Il corso prevedeva circa 50 ore di lezioni teoriche, divise in 34 ore di lezioni frontali e le restanti ore di  esercitazioni  a quiz, utilizzando le postazioni dell’autoscuola ed un software didattico (AUTOSOFT SIDA MILLENNIUM) altamente professionale.

Superato l’esame teorico, ho cominciato subito il corso pratico che prevedeva oltre alle   6 ore di formazione obbligatoria, ulteriori ore di  guida di perfezionamento, senza limitazioni e senza costi aggiuntivi. Posso affermare pertanto di avere raggiunto delle buone conoscenze di guida sia teoriche che pratiche però, e sottolineo però, SONO UN NEO-PATENTATO.

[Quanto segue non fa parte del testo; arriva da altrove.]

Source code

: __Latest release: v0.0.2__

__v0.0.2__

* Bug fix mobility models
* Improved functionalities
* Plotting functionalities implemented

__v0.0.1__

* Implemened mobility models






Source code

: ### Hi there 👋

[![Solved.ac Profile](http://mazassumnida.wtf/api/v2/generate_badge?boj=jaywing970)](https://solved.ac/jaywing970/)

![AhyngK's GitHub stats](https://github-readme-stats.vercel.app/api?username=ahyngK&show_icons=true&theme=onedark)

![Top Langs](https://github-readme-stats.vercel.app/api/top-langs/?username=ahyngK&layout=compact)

Essere un neo-patentato comporta delle grosse responsabilità, soprattutto intellettive, perché non bisogna mai perdere la consapevolezza di essere poco pratici nell’affrontare le  innumerevoli dinamiche di guida e quindi, nonostante l’ottima preparazione ricevuta, non posso prescindere da questo dato inconfutabile, e affinchè ciò avvenga, devo  usare quella parte del cervello dove risiede  l’intelligenza razionale ed evitare  che l’intelligenza emotiva prenda il sopravvento, lasciandomi compiere gesti estremi.

Mi rivolgo a tutti i miei coetanei neo-patentati affinchè assumano la consapevolezza di quanto sia rischioso utilizzare male le nozioni acquisite, dimenticando i consigli del proprio istruttore di guida,  e lo faccio con queste linee guida:

  1. Appena entri in macchina, sistema il sedile in base alla tua postura e orienta bene tutti e 3 gli specchi retrovisori
  2. Prima di partire, allaccia la cintura di sicurezza ed accertati che tutti i passeggeri facciano la stessa cosa ( non dimenticare che tu, autista, sei responsabile di ogni errato comportamento dei passeggeri)
  3. Durante la guida non distrarti facendo uso del telefonino, manovrando continuamente l’apparecchio audio del tuo veicolo, ascoltando musica ad alto volume e scherzando in modo esagerato con i tuoi compagni di viaggio
  4. Ricordati sempre che la guida in città comporta notevoli rischi perché le situazioni ambientali sono molto mutevoli: continui cambi di precedenza agli incroci, strade strette ed a doppio senso, pedoni spesso sulla carreggiata, parcheggi selvaggi con restringimento della strada, incroci non regolati.
  5. Ricordati che guidare a velocità eccessiva lungo le vie della tua città vuol dire trasformare il tuo veicolo nella tua arma.
  6. Se torni tardi a casa, ricordati che la notte è fatta per dormire, pertanto adegua la tua guida alle tue condizione psicofisiche, sicuramente non ottimali.
  1. Ma soprattutto non dimenticare mai che la guida di un veicolo richiede LUCIDITA’ ………e pertanto se sei un autista responsabile, O BEVI, O GUIDI !!!